ACC and the Orange Bowl

Under the new four-team playoff format, there will be a total of six major bowls, two of which we already know about: the Champions Bowl (Big 12-SEC) and the Rose Bowl (Pac-12, Big Ten). The ACC is expected to announce its future bowl partner "in the very near future," according to commissioner John Swofford, but it's likely to remain with the Orange Bowl.

"We've got a great relationship with the Orange Bowl, and there's a lot of prestige in that game," Swofford said. "We'll probably have something on that in the very near future."

The bigger question is who the opponent will be.

Notre Dame gets my vote. It's time to scrap the Big East and partner up with the Irish. Matchups between FSU and Notre Dame, Miami and Notre Dame -- heck, even Boston College and Notre Dame -- have great history and tradition. So does the Orange Bowl. If Notre Dame doesn't qualify, the ACC should have the SEC and/or the Big Ten as backups. That would guarantee ACC fans an entertaining matchup every season.

As it turns out (I'm not one to say I told you so), the formation of the Champions Bowl was hardly the "death" of the ACC. This is an exciting time for the conference to re-evaluate its postseason partners, but the Orange Bowl makes the most sense for the league because of both its history and location.

Swofford told me on Tuesday in Washington, D.C., that the new playoff format will open up a few more options for the ACC in looking at its bowl partners for the future.

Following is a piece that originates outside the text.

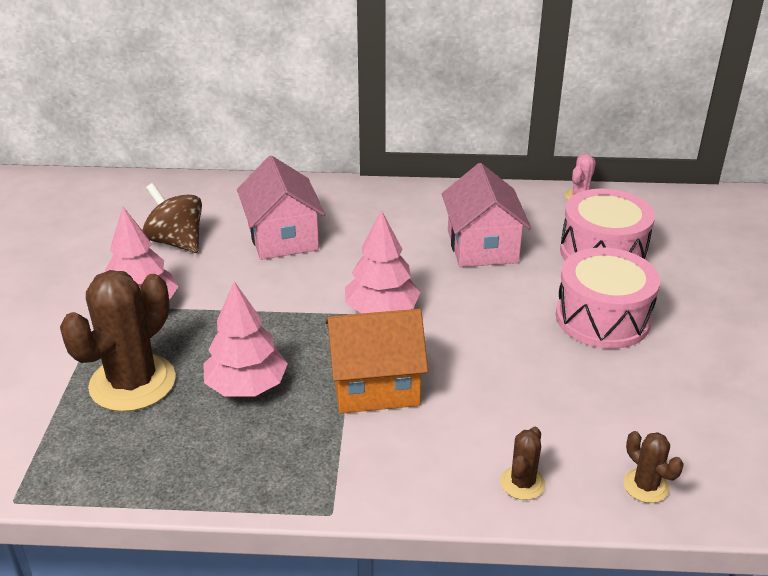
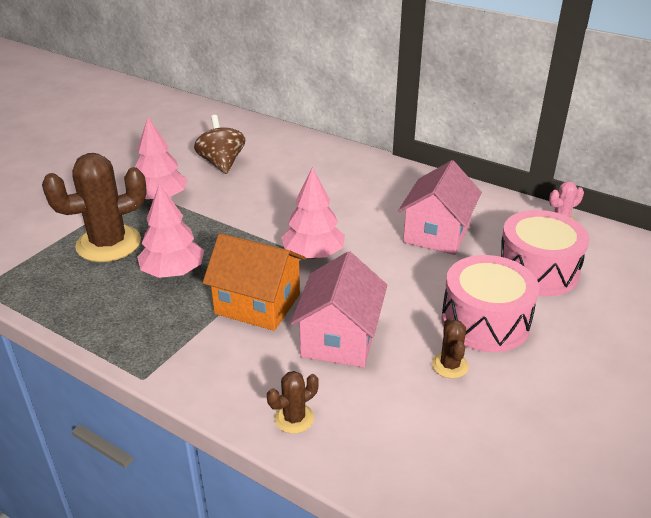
camera: 30 degrees right, 0 degrees up
pink house [237,156,325,260] -> pink house moved to [290,251,387,368]
brown cactus [623,431,684,503] -> brown cactus moved to [432,318,469,379]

"We feel very good about the partners we now have, but that landscape will change some now, particularly with six bowls being in the system going forward," he said. "Where those bowls come from, they'll be assigned teams that are generally ranked in the top 12 or so. That will change the landscape, particularly for the bowls that were just below the current BCS level. Some of the bowls will need to make some decisions from their perspective as to whether they want to bid to become an access bowl, or continue to have tie-ins with particular conferences. That remains to be seen."